El Tribunal Oral Federal Nº 2 de Mendoza dictó su veredicto en el megajuicio por corrupción que tuvo como principal acusado al exjuez federal Walter Bento y lo declaró culpable de haber cobrado coimas mediante una estructura ilegal que operó durante años en el ámbito del Juzgado Federal Nº 1 de esa provincia.
La resolución puso fin a un proceso judicial de enorme envergadura, que demandó casi dos años de debate oral y se convirtió en una de las causas más relevantes de la Justicia Federal en los últimos tiempos. La audiencia se desarrolló en el primer piso de los Tribunales Federales de Mendoza y comenzó con la escucha de las últimas palabras de ocho imputados.
Tras un cuarto intermedio, las juezas Gretel Diamante, Eliana Rattá y Carolina Pereira dieron a conocer el fallo. Con el veredicto ya emitido, se abrirá ahora la etapa de cesura, en la que el Ministerio Público Fiscal y las defensas discutirán la extensión de las penas.
Según lo informado durante el proceso, esa instancia se llevará a cabo entre miércoles y jueves, mientras que el viernes el tribunal fijaría las condenas definitivas, con los años de prisión correspondientes a cada culpable.
Al fundamentar la decisión, la presidenta del tribunal remarcó la complejidad del caso: “Es la causa más compleja que ha tenido que realizar este tribunal, no solo por la multiplicidad de hechos y por la cantidad de testigos y pruebas, sino que la dificultad radica en una circunstancia excepcional, ya que le tocó juzgar a un par, a un juez como nosotros”. Y agregó: “La decisión no fue neutra ni sencilla, pero hubo prudencia, profesionalidad y seriedad institucional. A pesar de haber juzgado a un par, eso no afecta a la imparcialidad”.
En ese marco, sostuvo que “la acción de Bento constituyó una planificación sostenida para diseñar una estructura patrimonial” y explicó que el exmagistrado “seleccionó minuciosamente a los familiares que figuran como titulares de sus bienes para reducir su patrimonio real”. Finalmente, subrayó: “El Poder Judicial no está por encima de la ley”.
Bento llegó a esta instancia detenido, con prisión preventiva en el complejo penitenciario federal de Cacheuta, en Luján de Cuyo, donde permanece alojado desde noviembre de 2023. En ese momento fue destituido por el Jurado de Enjuiciamiento de Magistrados de la Nación, tras haber sido suspendido y enviado a juicio político por el Consejo de la Magistratura.
El exjuez está imputado como jefe de una asociación ilícita que, según la acusación, intervino en al menos 14 o 15 hechos de cohecho. Además, enfrenta cargos por enriquecimiento ilícito y lavado de activos. En la causa también están involucrados familiares directos de Bento, además de abogados y exfuncionarios policiales señalados como parte de la red.

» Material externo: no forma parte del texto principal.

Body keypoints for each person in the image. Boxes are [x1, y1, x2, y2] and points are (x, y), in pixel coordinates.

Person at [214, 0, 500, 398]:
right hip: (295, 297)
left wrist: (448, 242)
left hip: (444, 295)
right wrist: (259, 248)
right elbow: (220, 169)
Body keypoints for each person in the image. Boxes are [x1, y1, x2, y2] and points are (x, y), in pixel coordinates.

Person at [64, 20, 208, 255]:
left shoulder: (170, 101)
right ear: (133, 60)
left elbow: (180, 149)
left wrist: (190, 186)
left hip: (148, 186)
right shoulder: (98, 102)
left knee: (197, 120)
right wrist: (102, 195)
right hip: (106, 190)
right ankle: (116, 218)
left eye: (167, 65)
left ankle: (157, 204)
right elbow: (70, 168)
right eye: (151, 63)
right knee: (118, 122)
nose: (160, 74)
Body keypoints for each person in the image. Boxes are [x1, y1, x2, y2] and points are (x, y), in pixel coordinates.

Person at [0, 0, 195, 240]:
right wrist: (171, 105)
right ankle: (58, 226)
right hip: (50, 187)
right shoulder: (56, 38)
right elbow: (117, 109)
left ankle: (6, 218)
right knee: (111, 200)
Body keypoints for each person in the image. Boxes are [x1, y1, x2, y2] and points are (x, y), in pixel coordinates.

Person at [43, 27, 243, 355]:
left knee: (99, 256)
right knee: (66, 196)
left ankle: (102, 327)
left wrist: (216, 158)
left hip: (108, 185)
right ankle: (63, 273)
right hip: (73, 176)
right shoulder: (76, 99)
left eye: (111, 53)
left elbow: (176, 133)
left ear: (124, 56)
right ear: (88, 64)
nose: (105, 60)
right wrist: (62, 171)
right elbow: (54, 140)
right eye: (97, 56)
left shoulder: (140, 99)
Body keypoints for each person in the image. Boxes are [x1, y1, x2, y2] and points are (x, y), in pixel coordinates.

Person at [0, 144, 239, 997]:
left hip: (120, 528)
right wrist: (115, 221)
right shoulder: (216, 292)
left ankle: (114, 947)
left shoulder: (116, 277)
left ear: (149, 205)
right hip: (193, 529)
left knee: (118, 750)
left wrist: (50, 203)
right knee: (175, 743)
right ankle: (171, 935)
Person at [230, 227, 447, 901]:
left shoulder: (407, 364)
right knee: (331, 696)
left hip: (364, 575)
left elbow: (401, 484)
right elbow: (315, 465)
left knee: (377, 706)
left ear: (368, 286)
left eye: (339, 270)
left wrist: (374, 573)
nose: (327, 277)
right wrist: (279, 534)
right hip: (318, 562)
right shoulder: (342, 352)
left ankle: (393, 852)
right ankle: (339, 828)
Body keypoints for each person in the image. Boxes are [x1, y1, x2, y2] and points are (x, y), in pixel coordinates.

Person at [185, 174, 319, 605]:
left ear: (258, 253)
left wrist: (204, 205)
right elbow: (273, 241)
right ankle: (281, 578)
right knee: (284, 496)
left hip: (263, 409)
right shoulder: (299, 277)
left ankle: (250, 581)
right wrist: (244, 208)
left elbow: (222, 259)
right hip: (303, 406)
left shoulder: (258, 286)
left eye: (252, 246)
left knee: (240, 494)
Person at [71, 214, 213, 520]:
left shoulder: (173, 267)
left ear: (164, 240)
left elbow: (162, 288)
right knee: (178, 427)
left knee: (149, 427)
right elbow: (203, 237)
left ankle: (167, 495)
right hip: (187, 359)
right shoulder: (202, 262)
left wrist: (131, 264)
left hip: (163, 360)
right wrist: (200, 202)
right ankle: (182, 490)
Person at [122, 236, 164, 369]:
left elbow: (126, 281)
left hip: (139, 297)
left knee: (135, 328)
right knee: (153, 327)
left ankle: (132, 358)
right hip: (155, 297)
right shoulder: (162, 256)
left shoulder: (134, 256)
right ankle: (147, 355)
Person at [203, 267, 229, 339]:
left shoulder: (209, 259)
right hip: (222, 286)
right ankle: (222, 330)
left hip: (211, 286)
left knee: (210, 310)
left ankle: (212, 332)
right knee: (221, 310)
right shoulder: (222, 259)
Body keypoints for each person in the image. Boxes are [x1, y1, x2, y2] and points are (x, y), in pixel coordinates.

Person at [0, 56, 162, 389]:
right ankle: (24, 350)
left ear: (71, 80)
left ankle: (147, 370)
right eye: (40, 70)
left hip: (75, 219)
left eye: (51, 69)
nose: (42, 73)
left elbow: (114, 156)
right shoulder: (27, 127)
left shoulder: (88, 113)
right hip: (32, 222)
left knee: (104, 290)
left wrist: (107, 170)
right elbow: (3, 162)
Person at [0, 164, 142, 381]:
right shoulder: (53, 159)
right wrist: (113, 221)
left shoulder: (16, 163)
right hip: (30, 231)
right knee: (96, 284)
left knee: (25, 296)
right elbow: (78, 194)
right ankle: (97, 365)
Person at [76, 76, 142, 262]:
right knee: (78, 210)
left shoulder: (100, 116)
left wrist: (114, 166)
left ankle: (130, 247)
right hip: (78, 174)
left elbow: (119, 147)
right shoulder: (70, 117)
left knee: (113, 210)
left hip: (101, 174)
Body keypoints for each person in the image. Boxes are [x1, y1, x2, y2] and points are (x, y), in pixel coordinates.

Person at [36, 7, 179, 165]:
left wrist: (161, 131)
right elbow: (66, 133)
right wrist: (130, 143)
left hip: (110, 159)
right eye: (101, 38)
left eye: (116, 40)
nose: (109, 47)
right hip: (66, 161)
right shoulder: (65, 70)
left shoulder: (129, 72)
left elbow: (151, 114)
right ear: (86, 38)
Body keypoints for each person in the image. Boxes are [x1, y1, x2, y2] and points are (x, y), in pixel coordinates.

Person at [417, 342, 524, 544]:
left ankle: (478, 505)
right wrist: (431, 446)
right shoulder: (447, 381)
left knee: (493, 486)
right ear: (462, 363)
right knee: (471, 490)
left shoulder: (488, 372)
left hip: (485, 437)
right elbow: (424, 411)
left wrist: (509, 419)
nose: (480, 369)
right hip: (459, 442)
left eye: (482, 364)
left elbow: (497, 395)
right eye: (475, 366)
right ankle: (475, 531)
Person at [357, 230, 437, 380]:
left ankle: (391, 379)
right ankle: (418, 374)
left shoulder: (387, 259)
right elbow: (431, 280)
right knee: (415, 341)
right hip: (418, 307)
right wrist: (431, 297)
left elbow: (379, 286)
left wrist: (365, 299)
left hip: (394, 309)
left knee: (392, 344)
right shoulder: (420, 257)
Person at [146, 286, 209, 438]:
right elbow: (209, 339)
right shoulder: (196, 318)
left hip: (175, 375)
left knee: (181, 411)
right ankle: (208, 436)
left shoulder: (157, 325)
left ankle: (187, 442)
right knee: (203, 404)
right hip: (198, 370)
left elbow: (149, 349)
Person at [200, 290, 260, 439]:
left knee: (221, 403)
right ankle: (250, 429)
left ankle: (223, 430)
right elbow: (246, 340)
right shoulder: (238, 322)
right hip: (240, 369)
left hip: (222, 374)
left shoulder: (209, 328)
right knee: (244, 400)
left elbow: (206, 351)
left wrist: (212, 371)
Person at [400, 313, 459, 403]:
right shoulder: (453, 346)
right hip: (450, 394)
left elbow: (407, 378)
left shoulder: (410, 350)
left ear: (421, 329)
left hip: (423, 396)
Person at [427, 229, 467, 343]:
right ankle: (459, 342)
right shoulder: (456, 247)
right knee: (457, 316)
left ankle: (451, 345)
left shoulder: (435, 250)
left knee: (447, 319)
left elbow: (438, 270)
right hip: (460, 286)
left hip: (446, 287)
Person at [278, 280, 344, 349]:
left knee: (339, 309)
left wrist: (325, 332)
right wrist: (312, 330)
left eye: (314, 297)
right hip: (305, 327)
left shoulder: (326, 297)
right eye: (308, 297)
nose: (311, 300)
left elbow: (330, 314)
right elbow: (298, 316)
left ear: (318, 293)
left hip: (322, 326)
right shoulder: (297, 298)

La fiscalía sostuvo que, desde 2007, el juzgado que encabezaba ofrecía beneficios procesales —como libertades, sobreseimientos o imputaciones más leves— a cambio de dinero, vehículos de alta gama o propiedades.
De acuerdo con la Procelac, el circuito de sobornos habría movilizado al menos 1,7 millones de dólares. Durante el debate se analizaron cientos de miles de fojas, grandes volúmenes de evidencia digital y declararon alrededor de 300 testigos.